Algunos eventos dejan una "huella" más clara
No todos los fenómenos extremos responden igual al calentamiento global. Por eso, en algunos casos, la señal es más evidente que en otros. Las olas de calor son uno de los ejemplos más claros. Según aumenta la temperatura media del planeta, también lo hace la probabilidad de registrar episodios de calor excepcional.
Algo parecido ocurre con las lluvias intensas. Una atmósfera más cálida puede contener más vapor de agua, lo que favorece más precipitaciones cuando se desarrollan las condiciones adecuadas. Del mismo modo, temperaturas más altas en la superficie del mar pueden aportar energía adicional a algunos ciclones tropicales, aumentando su intensidad.

En cambio, otros fenómenos son más difíciles de analizar. Los tornados, granizadas o tormentas muy localizadas ocurren a escalas del orden de 1 a 10 kilómetros. Y estas escalas todavía representan un reto para los modelos climáticos actuales. Por eso hay más incertidumbre al evaluar la influencia del cambio climático en escalas más pequeñas.
Una ciencia que también reconoce sus límites
Aunque en la última década, han habido muchos avances, estos estudios no ofrecen respuestas absolutas. Los modelos climáticos han mejorado, sí, pero aún tienen limitaciones para representar algunos procesos atmosféricos o reproducir ciertos patrones regionales de lluvia y de la circulación atmosférica.
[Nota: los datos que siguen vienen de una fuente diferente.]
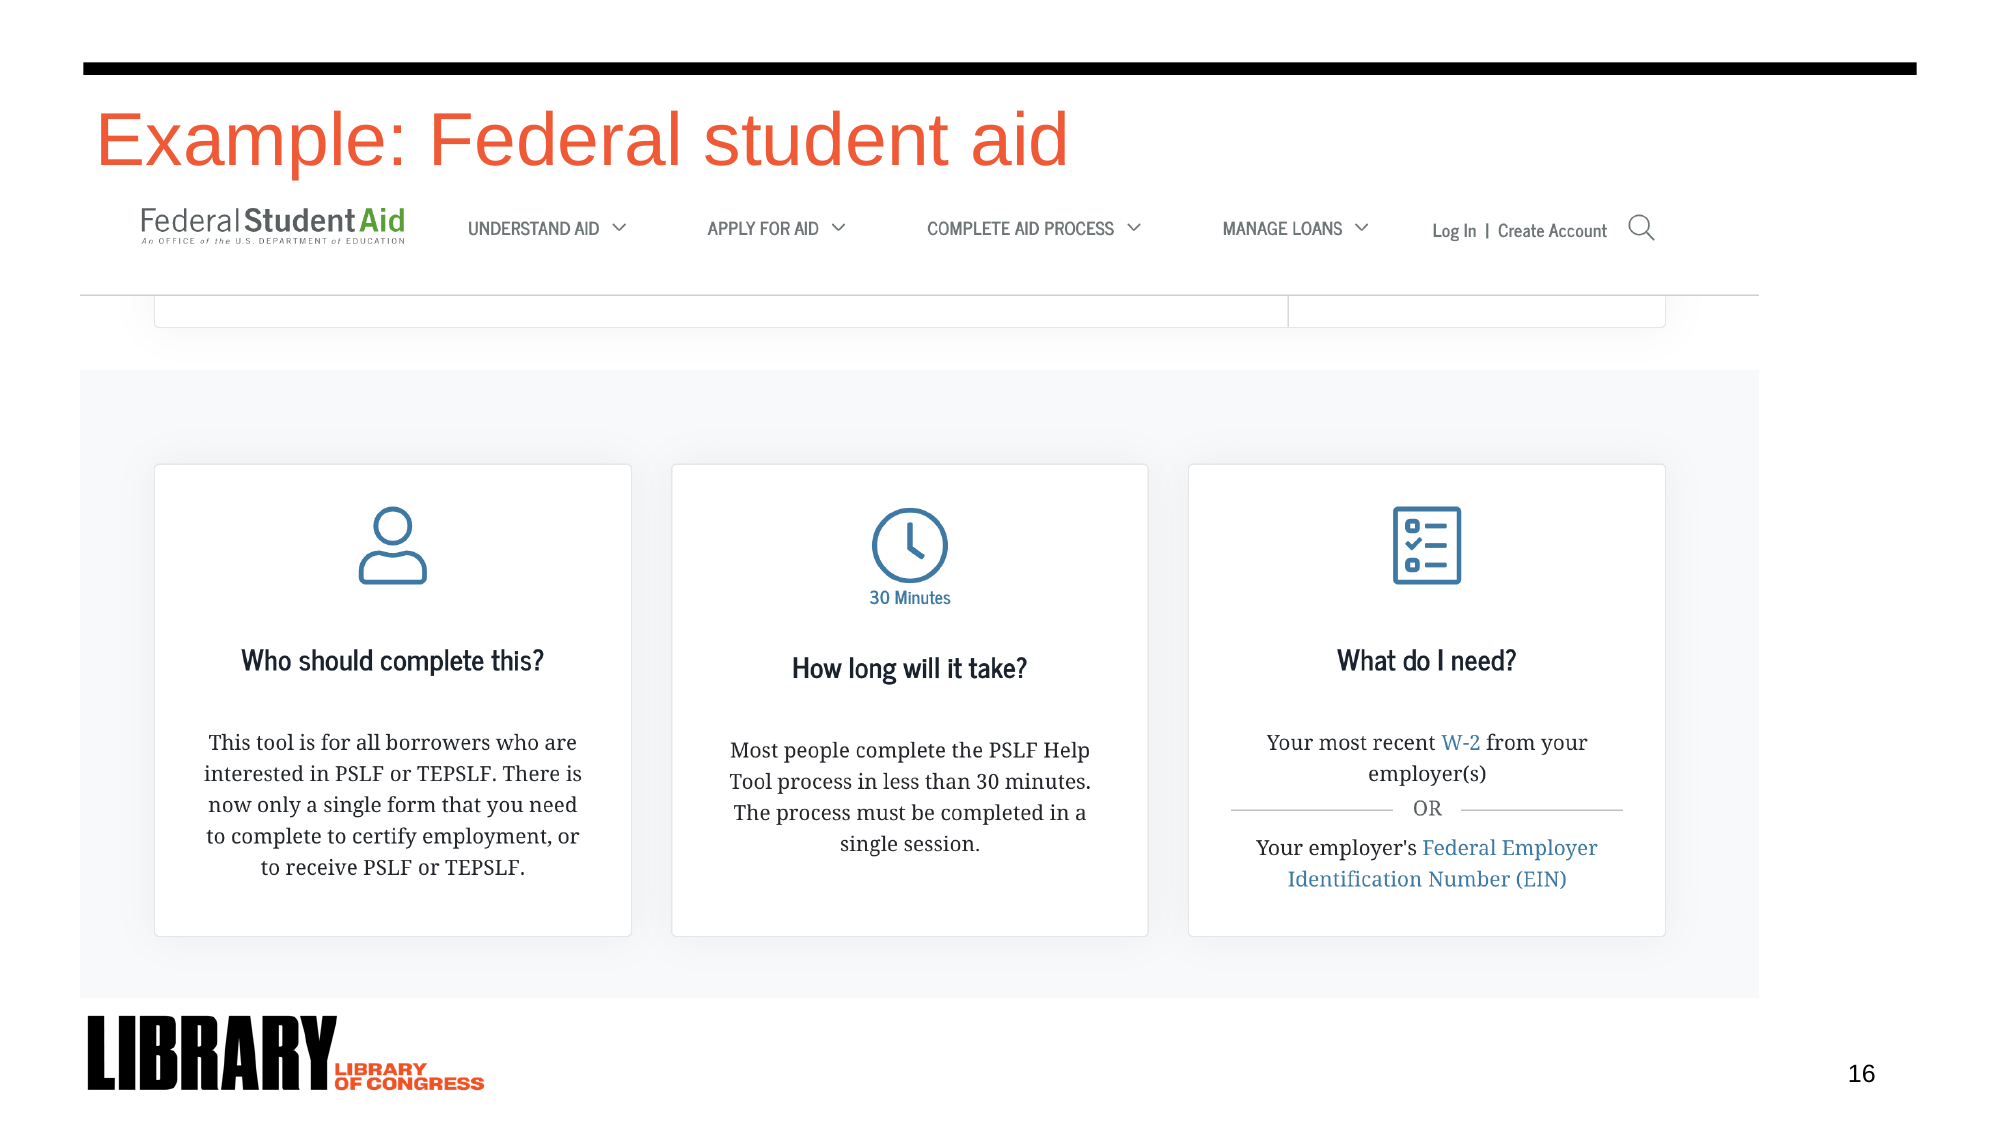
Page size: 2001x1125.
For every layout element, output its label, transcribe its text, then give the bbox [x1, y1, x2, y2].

picture [83, 1012, 488, 1093]
slide_number 16 [1749, 1049, 1967, 1101]
picture [80, 190, 1759, 999]
title Example: Federal student aid [80, 83, 1734, 190]
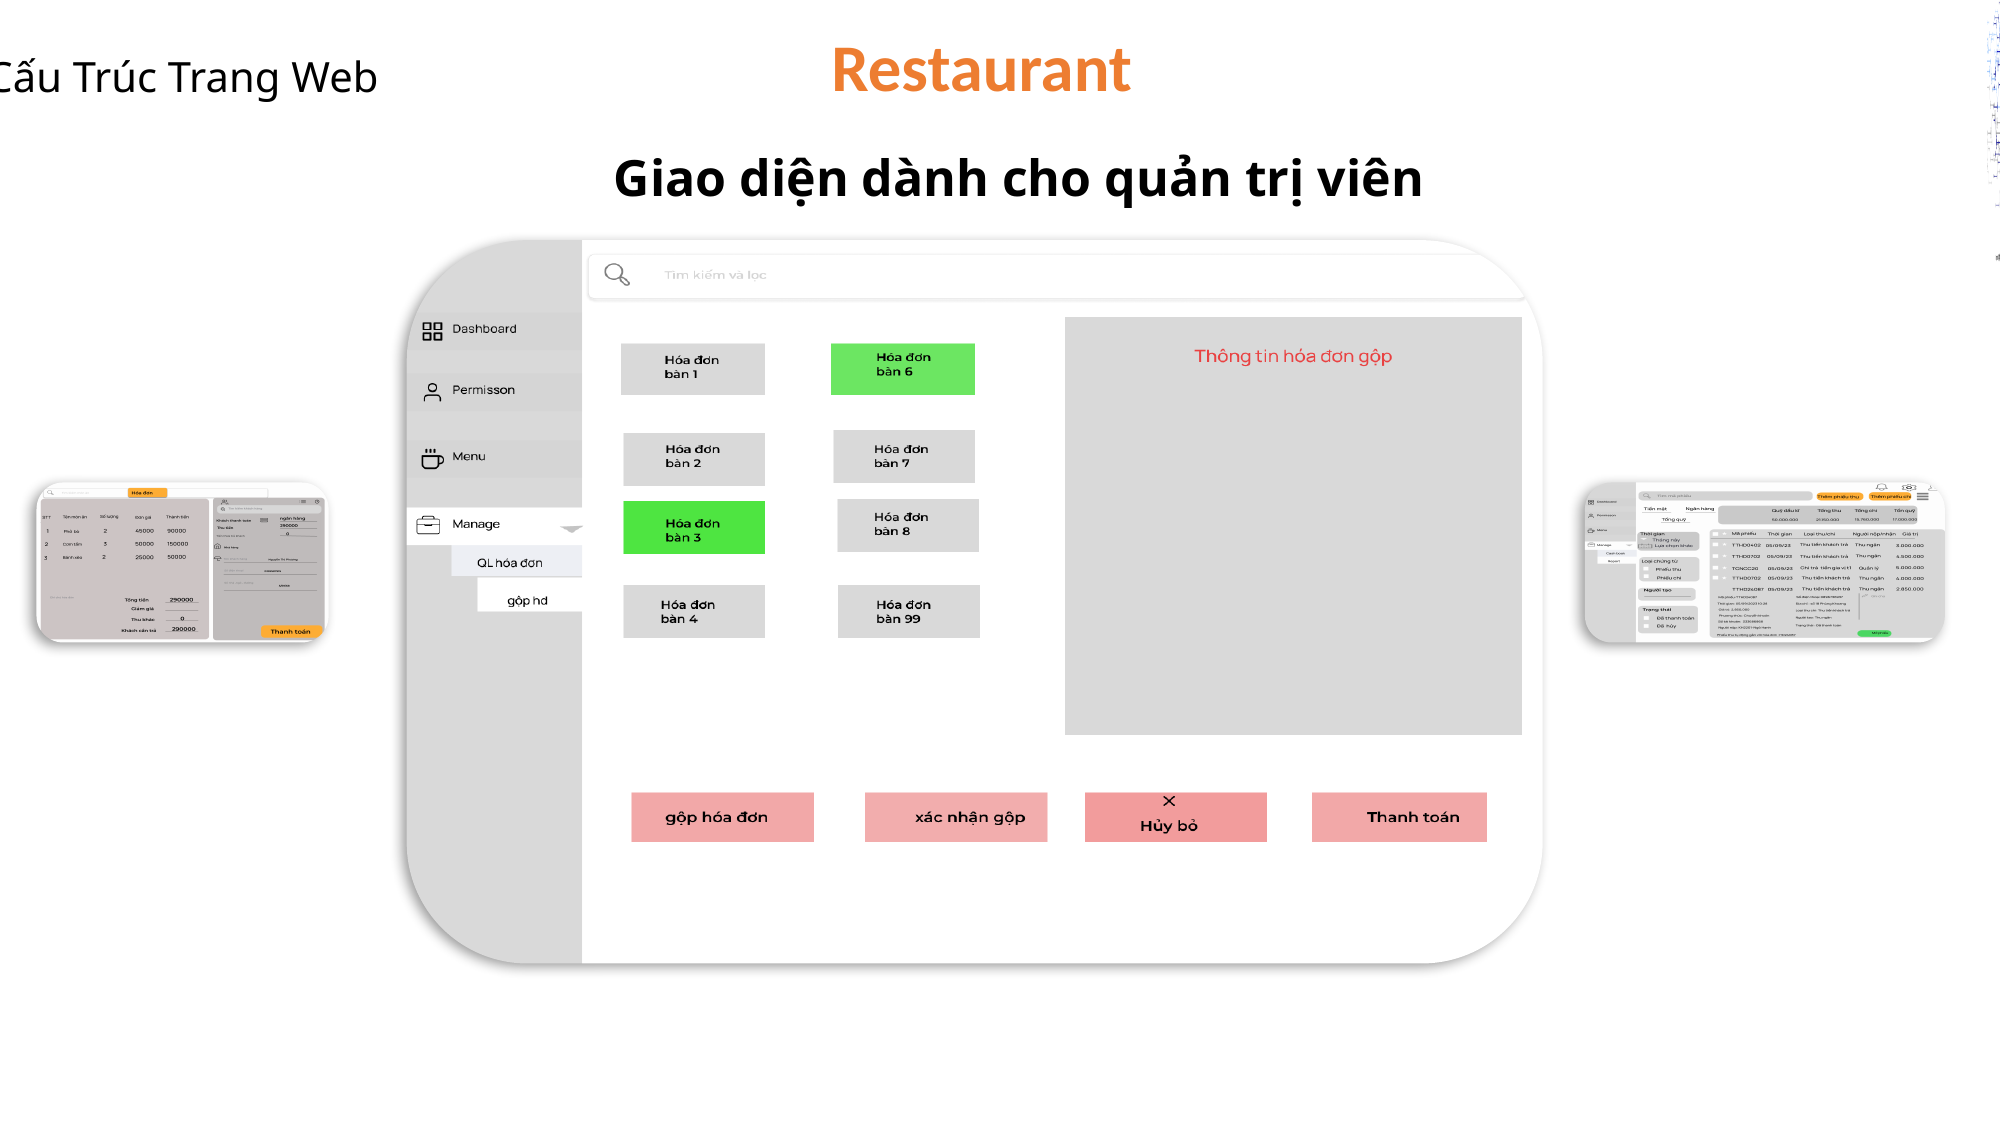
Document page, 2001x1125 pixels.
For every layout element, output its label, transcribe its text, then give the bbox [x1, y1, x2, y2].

text_box Giao diện dành cho quản trị viên [599, 138, 1439, 214]
picture [406, 240, 1543, 964]
picture [1987, 0, 2000, 270]
text_box Restaurant [816, 17, 1263, 113]
picture [1584, 482, 1945, 643]
text_box Cấu Trúc Trang Web [0, 42, 394, 108]
picture [36, 482, 329, 643]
Esta transparencia, lejos de ser una debilidad, forma parte del método científico. Y, además, permite interpretar los resultados con el nivel de certeza adecuado.
Entender el hoy para prepararnos para el mañana
Determinar cuánto influyó el cambio climático en un desastre no solo ayuda a comprender mejor lo ocurrido. Es poder contar con una información útil pata planificar ciudades más resilientes, actualizar normas de construcción, diseñar sistemas de alerta temprana y mejorar las estrategias de adaptación climática frente a eventos extremos.
Además, esta rama de la ciencia ha comenzado a ir un paso más allá. Estudios recientes ya no solo analizan cómo cambió un fenómeno, sino también cómo ese cambio pudo traducirse en mayores pérdidas económicas, daños a la infraestructura o impactos en la salud.
Cada vez se puede responder con mayor precisión cuánto contribuyó el cambio climático a intensificarlo. En un planeta que continúa calentándose, esa información no solo alimenta el conocimiento científico, también nos prepara para el futuro.
Referencia de la noticia
National Academies of Sciences, Engineering and Medicine. (2026). Attribution of Extreme Weather and Climate Events and Their Impacts.
Smiley, K.T, Singh, D., Marion, J. y Hurrell, J. (2026). How do scientists know if climate change made a heat wave, extreme storm or wildfire worse?.